Objective:
In the personal essay, how many sizes up did the writer order the bridesmaid dress?

Extracted text:
###

He kept trying. He wouldn’t listen. He wouldn’t stop. I say, wanting someone to tell me it is alright, that what happened isn’t as horrible as it feels.

My mother is there and I don’t know her ears are swallowing my words through the thin wood until it is too late.

She is angry. Furious. Disgusted. I have lied to her. Who is this guy? She wants to know. Did I want to get pregnant? Did I have sex? Did I need to take a pregnancy test? Did I want to get HIV? Did I want to drop out of school? Did I? Did I? 

No. I tell her. No. 

I say this, and also wonder if pre-ejaculate has sperm in it. And how I can search for the answer to this on our family computer while my siblings stand nearby, waiting for the egg timer to go off to signify their turn.




God. My dad drives me home from school. I am grounded. Cannot be trusted. I’m a slut, a whore, and what kind of example am I setting for my siblings? I’m behaving like my aunt Emma — a woman with three abortions and a colostomy bag under her belt. Literally. I don’t think these matters are related, but my dad believes it’s the type of thing that’s bestowed on you after killing your baby.

Are you there, God? It’s me, Allyson. Again.

You seem to have blessed me with adult puberty. Some may attribute it to a slower metabolism, the cheese-heavy diet that can’t keep up, or the fact that I am one among the quarter of individuals in our society that has a weight gain reaction to antidepressants. My hips don’t fit into the vintage dresses I love. The clasps bite my skin, refuse to close. Skin that shows again, though this time more than the smallest crescent moon of pale.




I’m just not used to you being like this. My friend says. I don’t fit into her bridesmaid dress either. There is a wide “V” of zipper spread open across my back, jaws that won’t close. Can’t close. I ordered up three sizes. Can you make it fit by June? I’m just being honest. She says.

###

Data extract:
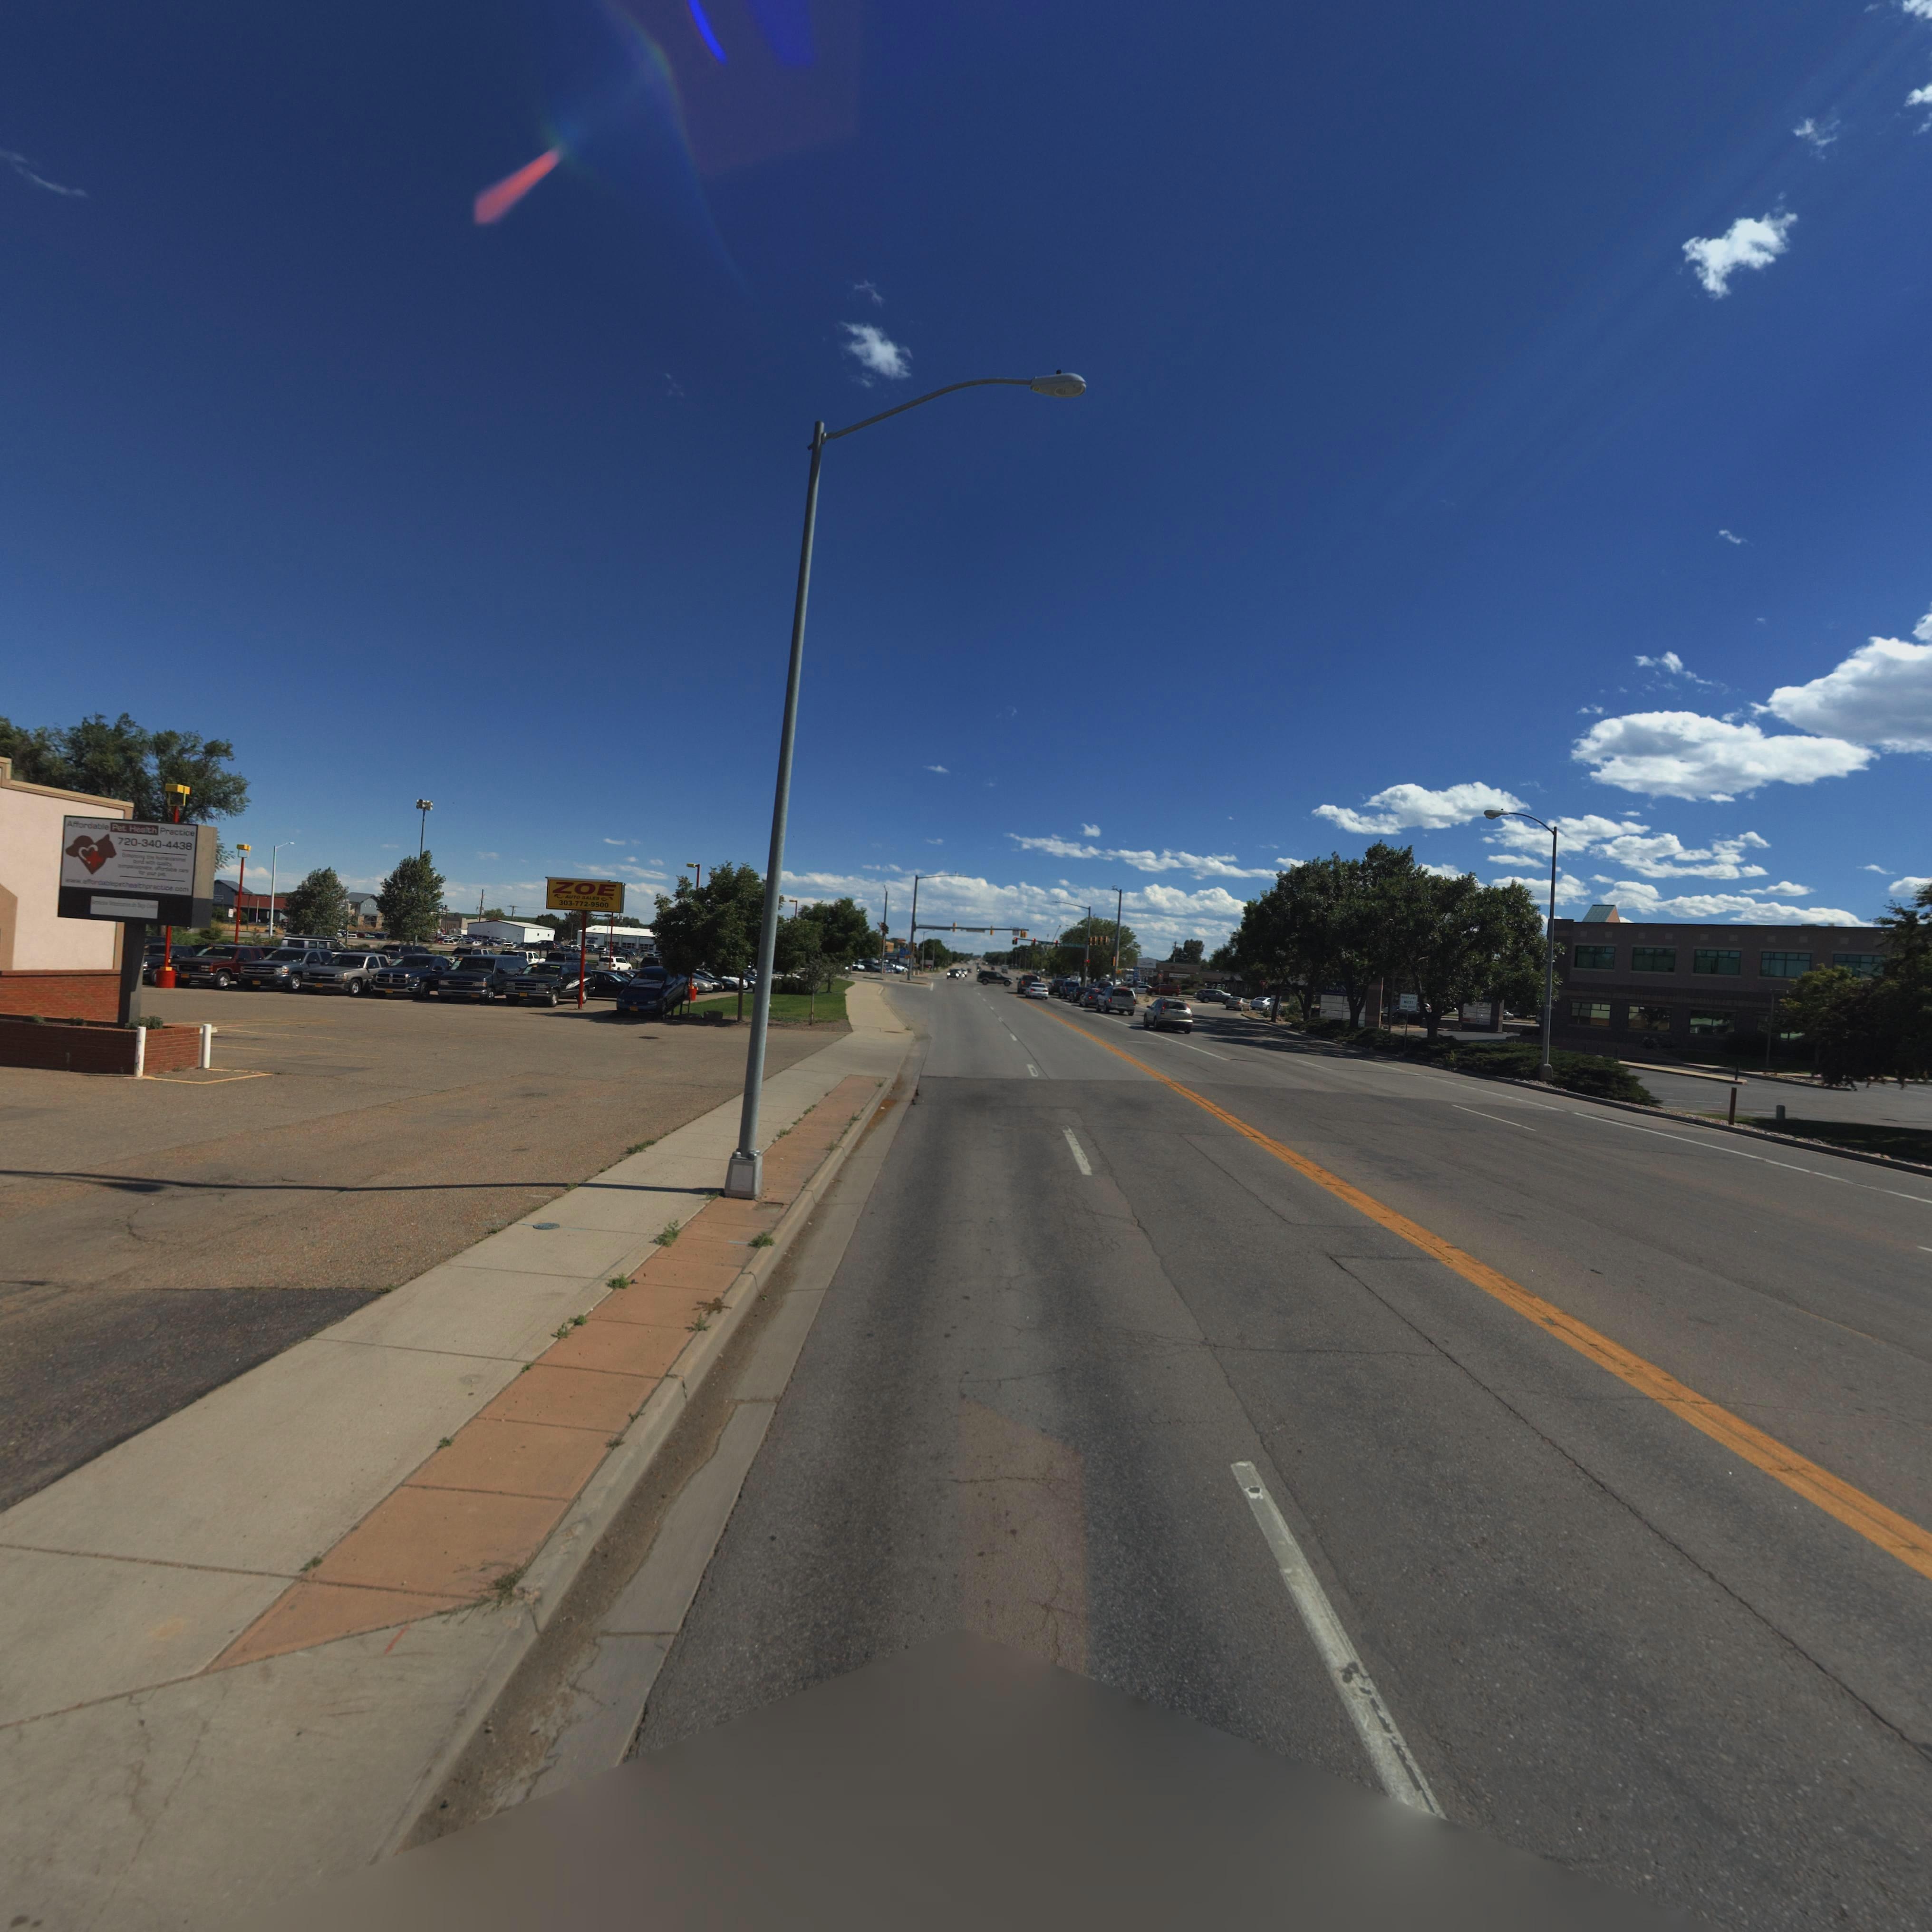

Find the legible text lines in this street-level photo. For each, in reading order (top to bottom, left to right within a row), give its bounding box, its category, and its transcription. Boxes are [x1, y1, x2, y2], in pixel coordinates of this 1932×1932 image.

###

The completed task:
Three sizes up.